While the three years of Rouhani led to a nuclear accord, the regime’s behavior continues to spread dissent across the Middle East and within Iran itself. The Iranian people have endured nearly 3,000 executions under Rouhani. There have been massive crackdowns on women, youth, social and political activism, the press, the arts, all while the appearance of pro-Western attitudes remain central to Tehran’s survival. The narrative of moderation continues to survive in the West.

Sadeghpour writes, “This should not come as a surprise, considering that during Rafsanjani’s rise to power, a similar narrative provided the unintended cover for the regime to carry out various state-sponsored assassinations, bombings by Iran-backed terrorist groups, and even the massacre of 30,000 political prisoners during the summer of 1988. Rafsanjani participated in all of this, yet his willingness to make backchannel deals with U.S. officials, as in the case of the Iran-Contra Affair, earned him an absurdly positive reputation.”

The Trump administration is not expected to become hostage to this myth of the moderation narrative. His ascendance in the United States has shaken the regime, and it would take a tremendous act of self-delusion for the U.S. to convince itself that Iran is heading toward more moderation, especially in after Rafsanjani’s death.

With Rafsanjani’s death, regime lost a stabilizing force. Policy changes, formulated and executed by the new U.S. president, is likely forthcoming. These factors may force different dynamic in Iranian politics, which will be deprived of undue foreign assistance and internal stability.

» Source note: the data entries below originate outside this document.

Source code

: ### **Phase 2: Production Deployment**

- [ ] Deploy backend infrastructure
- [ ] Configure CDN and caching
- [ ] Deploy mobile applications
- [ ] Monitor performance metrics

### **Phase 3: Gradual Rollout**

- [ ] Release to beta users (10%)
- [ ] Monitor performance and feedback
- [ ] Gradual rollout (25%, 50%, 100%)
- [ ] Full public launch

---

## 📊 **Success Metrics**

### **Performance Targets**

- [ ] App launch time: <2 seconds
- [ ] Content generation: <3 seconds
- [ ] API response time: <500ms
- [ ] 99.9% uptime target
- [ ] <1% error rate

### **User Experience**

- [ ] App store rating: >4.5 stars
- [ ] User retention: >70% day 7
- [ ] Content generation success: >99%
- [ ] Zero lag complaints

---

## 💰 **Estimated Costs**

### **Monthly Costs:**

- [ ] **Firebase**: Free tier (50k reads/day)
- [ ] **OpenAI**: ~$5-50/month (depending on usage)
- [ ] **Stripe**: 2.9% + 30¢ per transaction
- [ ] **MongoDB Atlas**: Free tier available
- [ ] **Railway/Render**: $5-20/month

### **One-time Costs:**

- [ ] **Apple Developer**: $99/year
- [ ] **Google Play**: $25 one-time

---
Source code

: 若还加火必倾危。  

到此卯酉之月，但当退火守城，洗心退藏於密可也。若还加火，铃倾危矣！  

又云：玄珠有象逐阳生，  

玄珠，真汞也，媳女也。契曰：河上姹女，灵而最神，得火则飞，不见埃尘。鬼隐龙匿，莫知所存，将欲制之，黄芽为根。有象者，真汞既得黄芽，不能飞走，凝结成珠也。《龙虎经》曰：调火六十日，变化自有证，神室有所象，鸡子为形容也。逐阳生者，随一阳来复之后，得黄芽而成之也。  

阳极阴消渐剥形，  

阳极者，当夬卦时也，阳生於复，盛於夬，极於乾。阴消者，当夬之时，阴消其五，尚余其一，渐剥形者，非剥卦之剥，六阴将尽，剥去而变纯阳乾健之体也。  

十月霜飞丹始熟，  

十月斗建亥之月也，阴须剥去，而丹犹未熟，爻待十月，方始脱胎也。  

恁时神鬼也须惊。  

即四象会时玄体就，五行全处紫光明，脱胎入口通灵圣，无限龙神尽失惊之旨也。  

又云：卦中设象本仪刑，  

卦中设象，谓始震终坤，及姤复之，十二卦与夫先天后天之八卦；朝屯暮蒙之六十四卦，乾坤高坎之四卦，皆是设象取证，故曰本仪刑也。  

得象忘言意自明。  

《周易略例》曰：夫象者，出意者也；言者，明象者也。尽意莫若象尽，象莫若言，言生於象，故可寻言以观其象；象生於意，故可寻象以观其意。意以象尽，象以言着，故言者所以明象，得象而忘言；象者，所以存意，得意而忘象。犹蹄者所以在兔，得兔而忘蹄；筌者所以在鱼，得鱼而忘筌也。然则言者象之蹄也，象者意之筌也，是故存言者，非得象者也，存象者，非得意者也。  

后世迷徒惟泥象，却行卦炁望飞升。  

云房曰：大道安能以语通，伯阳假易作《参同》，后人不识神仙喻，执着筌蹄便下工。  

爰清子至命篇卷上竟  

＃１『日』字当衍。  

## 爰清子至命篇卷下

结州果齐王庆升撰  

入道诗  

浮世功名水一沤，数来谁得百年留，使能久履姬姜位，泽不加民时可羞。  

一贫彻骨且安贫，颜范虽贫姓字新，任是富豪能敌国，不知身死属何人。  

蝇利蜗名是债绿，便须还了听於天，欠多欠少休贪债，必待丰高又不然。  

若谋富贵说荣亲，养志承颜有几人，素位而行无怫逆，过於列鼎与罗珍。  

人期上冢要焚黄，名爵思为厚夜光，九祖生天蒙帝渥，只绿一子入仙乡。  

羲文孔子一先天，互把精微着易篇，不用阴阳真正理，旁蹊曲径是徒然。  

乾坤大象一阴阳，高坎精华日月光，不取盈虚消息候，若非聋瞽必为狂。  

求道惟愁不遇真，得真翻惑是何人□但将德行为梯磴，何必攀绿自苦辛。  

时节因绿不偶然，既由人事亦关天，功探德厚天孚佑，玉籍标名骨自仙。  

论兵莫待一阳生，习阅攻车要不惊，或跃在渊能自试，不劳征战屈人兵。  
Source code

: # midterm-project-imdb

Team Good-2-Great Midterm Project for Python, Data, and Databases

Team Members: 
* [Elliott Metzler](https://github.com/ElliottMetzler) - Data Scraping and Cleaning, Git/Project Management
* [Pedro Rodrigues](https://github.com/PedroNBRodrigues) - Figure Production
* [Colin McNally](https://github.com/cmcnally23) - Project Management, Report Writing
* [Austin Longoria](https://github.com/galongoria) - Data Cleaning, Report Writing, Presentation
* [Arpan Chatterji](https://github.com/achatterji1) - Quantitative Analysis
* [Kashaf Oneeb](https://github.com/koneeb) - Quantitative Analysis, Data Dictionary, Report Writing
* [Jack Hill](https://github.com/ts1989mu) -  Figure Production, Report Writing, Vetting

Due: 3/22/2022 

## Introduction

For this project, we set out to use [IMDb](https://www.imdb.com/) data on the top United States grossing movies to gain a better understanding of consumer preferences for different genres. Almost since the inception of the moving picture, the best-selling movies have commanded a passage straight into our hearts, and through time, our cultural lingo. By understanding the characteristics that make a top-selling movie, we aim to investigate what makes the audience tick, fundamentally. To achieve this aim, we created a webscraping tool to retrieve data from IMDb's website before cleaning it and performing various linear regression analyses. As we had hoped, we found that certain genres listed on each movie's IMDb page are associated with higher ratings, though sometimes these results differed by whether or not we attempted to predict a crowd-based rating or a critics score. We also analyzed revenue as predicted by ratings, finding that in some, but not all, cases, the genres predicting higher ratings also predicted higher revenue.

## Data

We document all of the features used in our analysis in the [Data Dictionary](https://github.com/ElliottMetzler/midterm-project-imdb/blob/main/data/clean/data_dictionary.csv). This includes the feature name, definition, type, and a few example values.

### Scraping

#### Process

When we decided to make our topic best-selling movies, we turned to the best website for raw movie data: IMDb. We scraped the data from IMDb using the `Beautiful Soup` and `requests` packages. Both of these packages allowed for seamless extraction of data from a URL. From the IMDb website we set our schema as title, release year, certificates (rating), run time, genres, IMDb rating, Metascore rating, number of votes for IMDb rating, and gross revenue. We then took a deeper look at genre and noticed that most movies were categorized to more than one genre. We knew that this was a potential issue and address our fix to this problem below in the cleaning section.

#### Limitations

“The unelected ayatollahs in Iran will at last have to contend with 80 million disenchanted people while working hard to manage Tehran’s over-extended tentacles that reach across the region,” writes Sadeghpour, who believe that, “Neither appeasement nor military action against Iran will be productive. The only viable alternative is to stand with the Iranian people and their organized opposition, supporting their aspirations for a free, secular, non-nuclear and democratic Iran that respects international covenants.”